Hobbs' furniture is made using choice domestic and imported hardwoods joined with hand-cut dovetails, mortise-and-tenon joints, and other traditional methods. All surfaces are finished with hand tools, whether hand planes, scrapers, or rasps.

Hobbs has taught scores of students at all levels in his school that opened in 1996. Ben teaches his students the tried and tested methods which he has learned and developed over his career. The project-based courses focus on traditional joinery and hand tool use.

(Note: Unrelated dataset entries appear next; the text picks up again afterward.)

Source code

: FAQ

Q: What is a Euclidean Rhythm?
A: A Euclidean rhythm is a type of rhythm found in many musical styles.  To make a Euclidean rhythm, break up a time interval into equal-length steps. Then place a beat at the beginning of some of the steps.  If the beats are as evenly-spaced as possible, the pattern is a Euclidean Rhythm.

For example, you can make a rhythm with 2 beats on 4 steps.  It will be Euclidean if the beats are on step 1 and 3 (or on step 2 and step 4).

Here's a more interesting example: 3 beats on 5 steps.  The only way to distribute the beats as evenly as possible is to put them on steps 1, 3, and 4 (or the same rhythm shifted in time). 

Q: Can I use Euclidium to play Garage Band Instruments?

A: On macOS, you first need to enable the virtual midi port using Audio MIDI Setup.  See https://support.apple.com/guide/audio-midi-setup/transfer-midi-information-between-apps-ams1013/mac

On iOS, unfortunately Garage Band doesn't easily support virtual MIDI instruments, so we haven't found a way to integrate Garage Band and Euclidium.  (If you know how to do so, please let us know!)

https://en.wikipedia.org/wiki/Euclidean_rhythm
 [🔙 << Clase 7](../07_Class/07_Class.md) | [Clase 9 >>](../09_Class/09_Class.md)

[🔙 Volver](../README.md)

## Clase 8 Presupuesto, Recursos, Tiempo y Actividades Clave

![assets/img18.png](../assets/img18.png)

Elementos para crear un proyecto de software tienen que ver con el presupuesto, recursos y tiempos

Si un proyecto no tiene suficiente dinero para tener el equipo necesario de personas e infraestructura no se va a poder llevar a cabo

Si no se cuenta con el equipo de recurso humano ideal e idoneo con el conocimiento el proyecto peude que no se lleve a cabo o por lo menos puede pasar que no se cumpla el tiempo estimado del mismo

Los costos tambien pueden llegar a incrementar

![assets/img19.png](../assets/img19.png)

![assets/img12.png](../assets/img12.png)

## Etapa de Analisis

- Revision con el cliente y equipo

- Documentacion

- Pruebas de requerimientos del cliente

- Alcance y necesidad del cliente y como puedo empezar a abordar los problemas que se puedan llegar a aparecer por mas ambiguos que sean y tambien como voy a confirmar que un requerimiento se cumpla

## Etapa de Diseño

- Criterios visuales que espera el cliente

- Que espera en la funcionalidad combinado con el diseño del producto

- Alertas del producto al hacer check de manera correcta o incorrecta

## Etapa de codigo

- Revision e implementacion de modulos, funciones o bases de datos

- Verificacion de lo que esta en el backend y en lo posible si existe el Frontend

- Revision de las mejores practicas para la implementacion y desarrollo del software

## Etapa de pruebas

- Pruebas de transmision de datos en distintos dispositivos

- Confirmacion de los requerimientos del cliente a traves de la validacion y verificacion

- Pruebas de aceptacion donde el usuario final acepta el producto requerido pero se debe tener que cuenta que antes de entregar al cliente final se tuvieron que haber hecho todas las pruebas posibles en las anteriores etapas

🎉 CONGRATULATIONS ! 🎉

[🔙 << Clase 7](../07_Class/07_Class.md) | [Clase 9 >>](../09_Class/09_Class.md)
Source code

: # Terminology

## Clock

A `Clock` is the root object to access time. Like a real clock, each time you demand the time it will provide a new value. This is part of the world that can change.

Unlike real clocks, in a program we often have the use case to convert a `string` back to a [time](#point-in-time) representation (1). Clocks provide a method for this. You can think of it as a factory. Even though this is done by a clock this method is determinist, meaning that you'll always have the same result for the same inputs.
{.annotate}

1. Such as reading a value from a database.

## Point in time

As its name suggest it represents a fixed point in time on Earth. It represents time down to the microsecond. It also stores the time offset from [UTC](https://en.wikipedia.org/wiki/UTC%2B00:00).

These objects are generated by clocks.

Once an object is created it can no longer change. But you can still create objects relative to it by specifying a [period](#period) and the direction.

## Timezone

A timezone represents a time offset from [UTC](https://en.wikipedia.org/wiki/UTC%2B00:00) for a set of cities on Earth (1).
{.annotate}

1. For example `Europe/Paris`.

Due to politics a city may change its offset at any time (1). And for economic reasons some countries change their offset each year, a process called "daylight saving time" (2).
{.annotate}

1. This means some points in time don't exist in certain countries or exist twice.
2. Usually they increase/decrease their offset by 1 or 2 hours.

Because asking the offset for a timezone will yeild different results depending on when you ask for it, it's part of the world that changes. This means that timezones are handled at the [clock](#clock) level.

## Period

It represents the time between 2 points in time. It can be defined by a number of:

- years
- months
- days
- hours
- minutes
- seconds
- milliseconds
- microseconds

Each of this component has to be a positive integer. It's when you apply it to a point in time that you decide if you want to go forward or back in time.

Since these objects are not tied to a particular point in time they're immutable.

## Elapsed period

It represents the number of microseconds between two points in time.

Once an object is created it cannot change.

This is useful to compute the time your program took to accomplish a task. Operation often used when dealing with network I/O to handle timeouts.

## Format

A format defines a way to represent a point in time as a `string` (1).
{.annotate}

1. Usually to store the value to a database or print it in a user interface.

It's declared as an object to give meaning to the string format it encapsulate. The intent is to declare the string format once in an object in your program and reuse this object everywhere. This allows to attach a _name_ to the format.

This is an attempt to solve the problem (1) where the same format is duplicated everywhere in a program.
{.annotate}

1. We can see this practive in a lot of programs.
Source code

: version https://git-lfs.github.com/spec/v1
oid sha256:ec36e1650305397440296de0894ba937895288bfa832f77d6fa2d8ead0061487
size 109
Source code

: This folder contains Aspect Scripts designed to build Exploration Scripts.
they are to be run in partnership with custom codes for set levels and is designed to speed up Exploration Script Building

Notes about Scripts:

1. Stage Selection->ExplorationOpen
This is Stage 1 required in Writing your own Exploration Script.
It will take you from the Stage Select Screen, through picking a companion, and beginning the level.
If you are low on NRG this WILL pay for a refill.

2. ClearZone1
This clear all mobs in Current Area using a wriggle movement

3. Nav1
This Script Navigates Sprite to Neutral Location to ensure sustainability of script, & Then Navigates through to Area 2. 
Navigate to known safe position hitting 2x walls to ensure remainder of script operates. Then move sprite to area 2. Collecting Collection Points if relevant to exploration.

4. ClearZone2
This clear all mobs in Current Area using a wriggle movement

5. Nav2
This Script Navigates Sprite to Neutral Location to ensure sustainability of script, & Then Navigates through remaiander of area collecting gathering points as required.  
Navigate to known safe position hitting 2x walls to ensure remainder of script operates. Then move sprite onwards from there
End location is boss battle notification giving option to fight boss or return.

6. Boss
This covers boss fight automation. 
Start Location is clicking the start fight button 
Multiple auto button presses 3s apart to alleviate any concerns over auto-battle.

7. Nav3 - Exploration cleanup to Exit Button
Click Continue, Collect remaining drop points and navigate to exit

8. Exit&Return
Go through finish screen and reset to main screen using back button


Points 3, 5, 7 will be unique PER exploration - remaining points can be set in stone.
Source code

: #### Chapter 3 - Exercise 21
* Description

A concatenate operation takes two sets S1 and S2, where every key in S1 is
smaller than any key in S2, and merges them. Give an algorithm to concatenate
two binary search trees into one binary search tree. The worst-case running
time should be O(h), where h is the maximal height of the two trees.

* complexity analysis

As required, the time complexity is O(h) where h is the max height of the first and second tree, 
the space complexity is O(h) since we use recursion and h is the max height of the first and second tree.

Ben Hobbs has been building period reproduction furniture for nearly 30 years. After teaching high school math for 10 years, Ben's passion for early American furniture and architecture drew him into the shop in 1982. Since then, Ben has operated as a bespoke custom furniture maker reproducing fine early American pieces, focusing on Southern and local NC examples. After training all three of his sons to be accomplished furniture makers, Ben opened his shop doors in 1996 to train students in his woodworking school.

Ben's work and/or school has been featured in Fine Woodworking, Southern Living, Woodshop News, Woodworkers' Journal, The Virginian Pilot, Coast Watch Magazine, Kansas City Woodworkers' Guild, and OurState Magazine.

In 2011 the Society of American Period Furniture Makers awarded Ben Hobbs with the Cartouche Award in recognition of his high standards of craftsmanship and his efforts in teaching others the trade and sharing the craft with the public.